Carbondale got some pretty strong winds and did a little bit of damage.


----------



## redbug (Apr 20, 2011)

thanks i remember that storm from a few years ago they had 100+ winds that did unreal damage to the area
glad no one was hurt


----------



## bulldog (Apr 20, 2011)

Sucks man. Glad you are alright.


----------



## arkansasnative (Apr 20, 2011)

glad yall are ok! we had some pretty rough weather last night too... 3 tornadoes in the area. spent most of the night in my neighbors basement wishing i had some food! lol


----------



## fish devil (Apr 20, 2011)

Some real scary stuff. Seems like we've been having crazy weather all over the US in the past few years.


----------



## Waterwings (Apr 20, 2011)

This weather sucks! Glad to hear everyone is okay. We dodged the bullet (tornado) here in my area, but did get straight-line winds around 65-70 mph, and torrential rains. Got up this morning and scoped-out the roof finding I'd lost some shingles again. Thunderstorms forecast for the next few days here.


----------



## BassGeek54 (Apr 20, 2011)

Sorry to to hear and see all of that. Very glad to hear you guys are OK though


----------



## Hanr3 (Apr 20, 2011)

Glad noone got hurt.

We got a new record amount of rain/hail yesterday. 1.88"


----------



## Truckmechanic (Apr 21, 2011)

Glad your okay!! Will send prayers for people of your area.


----------



## baseball_guy_99 (Apr 21, 2011)

Thanks for all your thoughts and prayers guys. We got all of the tin from the neighbors roof picked up. We got all the insulation we could get picked up. 

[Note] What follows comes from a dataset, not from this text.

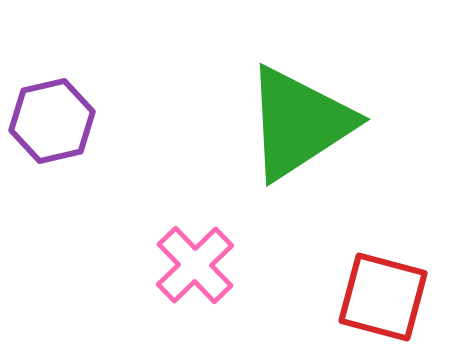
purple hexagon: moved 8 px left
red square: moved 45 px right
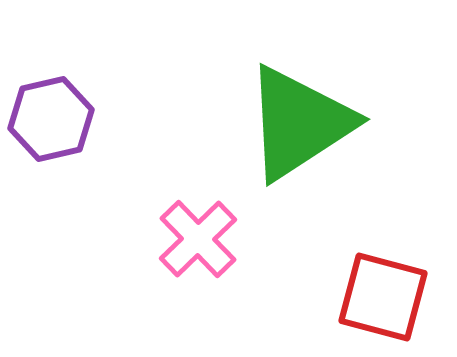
purple hexagon: moved 1 px left, 2 px up
pink cross: moved 3 px right, 26 px up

I got a video of us flipping the pontoon boat back over but I can't get it to load on youtube. The other video is just a walk around of the damage done. The National Weather Service was supposed to come out to take a look and determine if it was a tornado or not, but they got caught up else where so they told us to shoot some video and they would get the footage from us and determine it from the video.

There is insulation on the power lines, up in the tops of trees...its just freaking everywhere!

Luckily my boat was inside the garage


----------



## jacobk (Apr 21, 2011)

Holy cow! I'm glad you guys are alright.


----------



## bAcKpAiN (Apr 21, 2011)

That is some crazy footage. Glad everyone is ok. It has been a rough few years for weather thats for sure!


----------



## baseball_guy_99 (Apr 21, 2011)

https://www.youtube.com/watch?v=9f5fmfhfM8o


----------



## fender66 (Apr 21, 2011)

That really sucks. Glad nobody was hurt.

It is amazing how the storm stacked all that tin neatly on the trailer though. :shock: 
Sorry...can't help myself sometimes. #-o


----------



## baseball_guy_99 (Apr 22, 2011)

HaHa! I wish it would have already been stacked neatly on the trailer...It was a PITA trying to get it to all stay on there while loading more on top of it.


----------



## Oldgeek (Apr 22, 2011)

redbug said:


> thanks i remember that storm from a few years ago they had 100+ winds that did unreal damage to the area
> glad no one was hurt


Redbug,
I'm about 6 miles from Marion and things weren't nearly that bad here. 50mph wind for 10 minutes and a little small hail.


----------